PROBLEM TO SOLVE
If a line holds an image, leave the image out; write out everything else in the records exactly.
:: SOURCE RECORDS ::
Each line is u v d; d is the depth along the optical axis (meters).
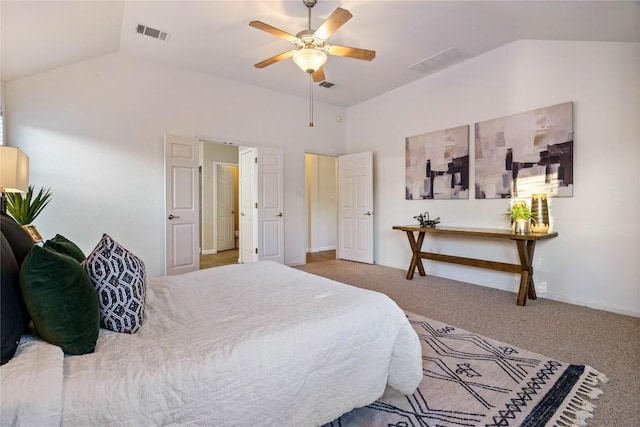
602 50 3.11
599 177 3.13
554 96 3.41
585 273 3.22
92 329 1.13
:::
WRITTEN SOLUTION
Each line is u v d; d is the depth along the optical axis (meters).
602 50 3.11
599 177 3.13
554 96 3.41
585 273 3.22
92 329 1.13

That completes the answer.